The only thing I am clear about is something that Antonio Damasio usually repeats a lot in his books: the brain is a great map generator . Perhaps the brain interprets time and space in the same way to form maps of our memories. And if you think it is chimerical, think that Einsten in his theory of relativity one of the theories he postulated was that time could not be understood without space, and vice versa. Undoubtedly, unraveling these mysteries is a challenge, even more so when they are difficult to study in animals.
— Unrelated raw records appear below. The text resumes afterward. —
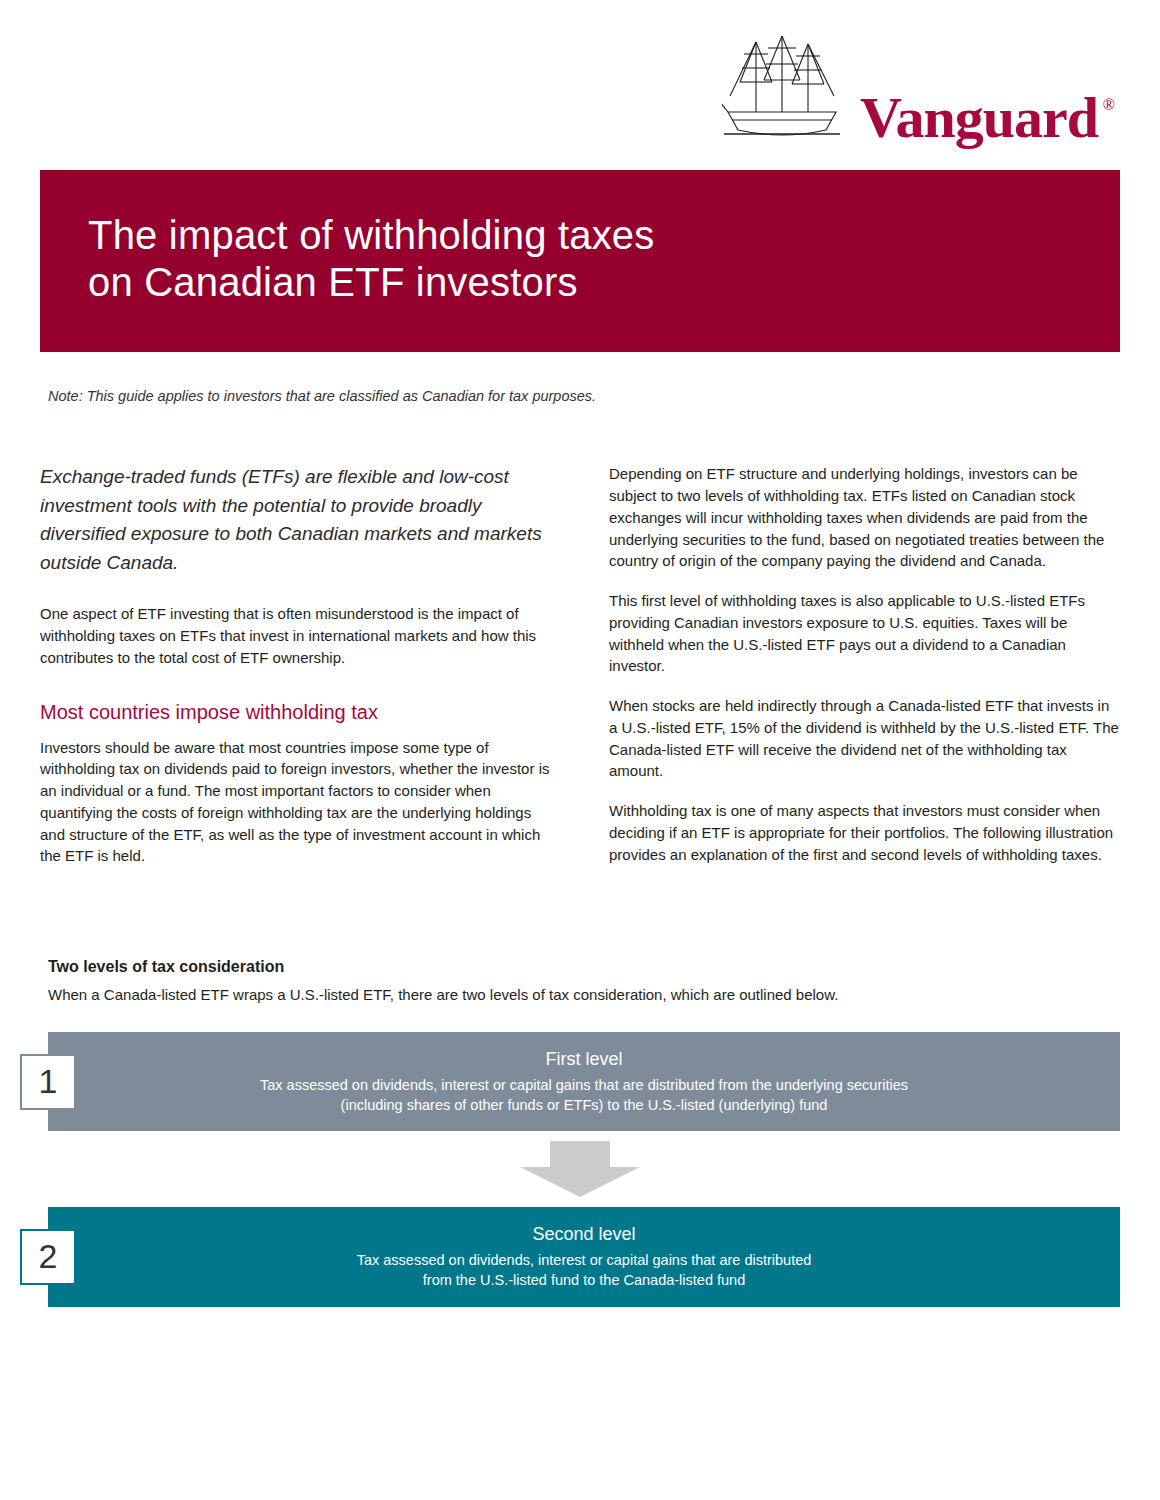Vanguard®
The impact of withholding taxes
on Canadian ETF investors
Note: This guide applies to investors that are classified as Canadian for tax purposes.
Exchange-traded funds (ETFs) are flexible and low-cost investment tools with the potential to provide broadly diversified exposure to both Canadian markets and markets outside Canada.
One aspect of ETF investing that is often misunderstood is the impact of withholding taxes on ETFs that invest in international markets and how this contributes to the total cost of ETF ownership.
Most countries impose withholding tax
Investors should be aware that most countries impose some type of withholding tax on dividends paid to foreign investors, whether the investor is an individual or a fund. The most important factors to consider when quantifying the costs of foreign withholding tax are the underlying holdings and structure of the ETF, as well as the type of investment account in which the ETF is held.
Depending on ETF structure and underlying holdings, investors can be subject to two levels of withholding tax. ETFs listed on Canadian stock exchanges will incur withholding taxes when dividends are paid from the underlying securities to the fund, based on negotiated treaties between the country of origin of the company paying the dividend and Canada.
This first level of withholding taxes is also applicable to U.S.-listed ETFs providing Canadian investors exposure to U.S. equities. Taxes will be withheld when the U.S.-listed ETF pays out a dividend to a Canadian investor.
When stocks are held indirectly through a Canada-listed ETF that invests in a U.S.-listed ETF, 15% of the dividend is withheld by the U.S.-listed ETF. The Canada-listed ETF will receive the dividend net of the withholding tax amount.
Withholding tax is one of many aspects that investors must consider when deciding if an ETF is appropriate for their portfolios. The following illustration provides an explanation of the first and second levels of withholding taxes.
Two levels of tax consideration
When a Canada-listed ETF wraps a U.S.-listed ETF, there are two levels of tax consideration, which are outlined below.
1
First level
Tax assessed on dividends, interest or capital gains that are distributed from the underlying securities
(including shares of other funds or ETFs) to the U.S.-listed (underlying) fund
2
Second level
Tax assessed on dividends, interest or capital gains that are distributed
from the U.S.-listed fund to the Canada-listed fund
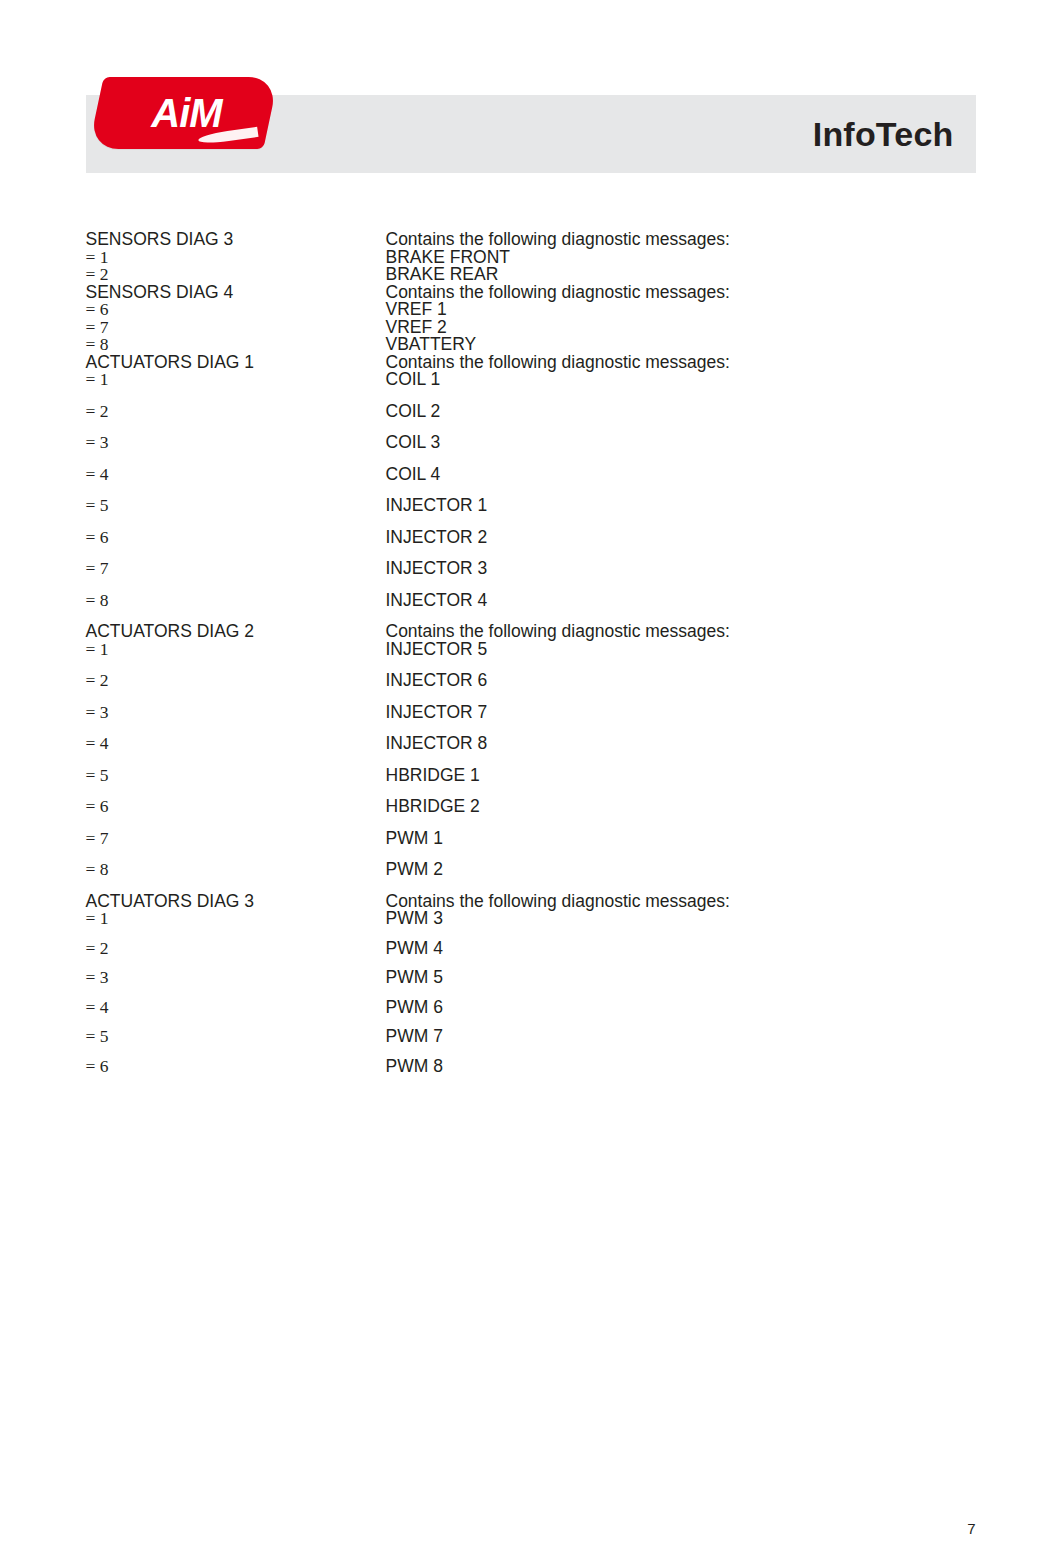AiM
InfoTech
| SENSORS DIAG 3 | Contains the following diagnostic messages: |
| = 1 | BRAKE FRONT |
| = 2 | BRAKE REAR |
| SENSORS DIAG 4 | Contains the following diagnostic messages: |
| = 6 | VREF 1 |
| = 7 | VREF 2 |
| = 8 | VBATTERY |
| ACTUATORS DIAG 1 | Contains the following diagnostic messages: |
| = 1 | COIL 1 |
| = 2 | COIL 2 |
| = 3 | COIL 3 |
| = 4 | COIL 4 |
| = 5 | INJECTOR 1 |
| = 6 | INJECTOR 2 |
| = 7 | INJECTOR 3 |
| = 8 | INJECTOR 4 |
| ACTUATORS DIAG 2 | Contains the following diagnostic messages: |
| = 1 | INJECTOR 5 |
| = 2 | INJECTOR 6 |
| = 3 | INJECTOR 7 |
| = 4 | INJECTOR 8 |
| = 5 | HBRIDGE 1 |
| = 6 | HBRIDGE 2 |
| = 7 | PWM 1 |
| = 8 | PWM 2 |
| ACTUATORS DIAG 3 | Contains the following diagnostic messages: |
| = 1 | PWM 3 |
| = 2 | PWM 4 |
| = 3 | PWM 5 |
| = 4 | PWM 6 |
| = 5 | PWM 7 |
| = 6 | PWM 8 |
7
However, no effort should be spared in these matters. Firstly, out of curiosity. If we study the expansion of the universe or gravitational waves, recently recorded, why wouldn’t we study how our brain interprets time and space? And, secondly, many of the neurodegenerative pathologies such as Alzheimer’s disease have as their first symptoms spatial-temporal disorientation. By knowing the neurophysiological mechanisms of this coding, we could discover new aspects that would help to better understand the pathological course of these diseases and, who knows, discover new pharmacological or non-pharmacological targets.

Bibliographic references:

  • Eichenbaum H. 2014. Células de tiempo en el hipocampo: una nueva dimensión para el mapeo de las memorias. Naturaleza 15: 732-742
  • Frank LM, Brown EN, Wilson M. 2000. Codificación de la trayectoria en el hipocampo y la corteza entorrinal. Neurona 27: 169-178.
  • Fyhn M, Molden S, Witter MP, Moser EI, Moser M-B. 2004. Representación espacial en la corteza entorrinal. Ciencia 305: 1258-1264
  • Kentros C, Hargreaves E, Hawkins RD, Kandel ER, Shapiro M, Muller RV. 1998. Abolición de la estabilidad a largo plazo de los nuevos mapas de células del lugar del hipocampo por bloqueo del receptor NMDA. Ciencia 280: 2121-2126.
  • Mónaco JD, Abbott LF. 2011. Reajuste modular de la actividad celular de la rejilla entorrinal como base para el remapeo del hipocampo. J Neurosci 31: 9414-9425.
  • O’Keefe J, Speakman A. 1987. Actividad de una sola unidad en el hipocampo de las ratas durante una tarea de memoria espacial. Exp Brain Res 68: 1 -27.
  • Scoville WB, Milner B (1957). Pérdida de la memoria reciente después de la hipocampesión bilateral. J Neurol Neurosurgia Psiquiatría 20: 11-21.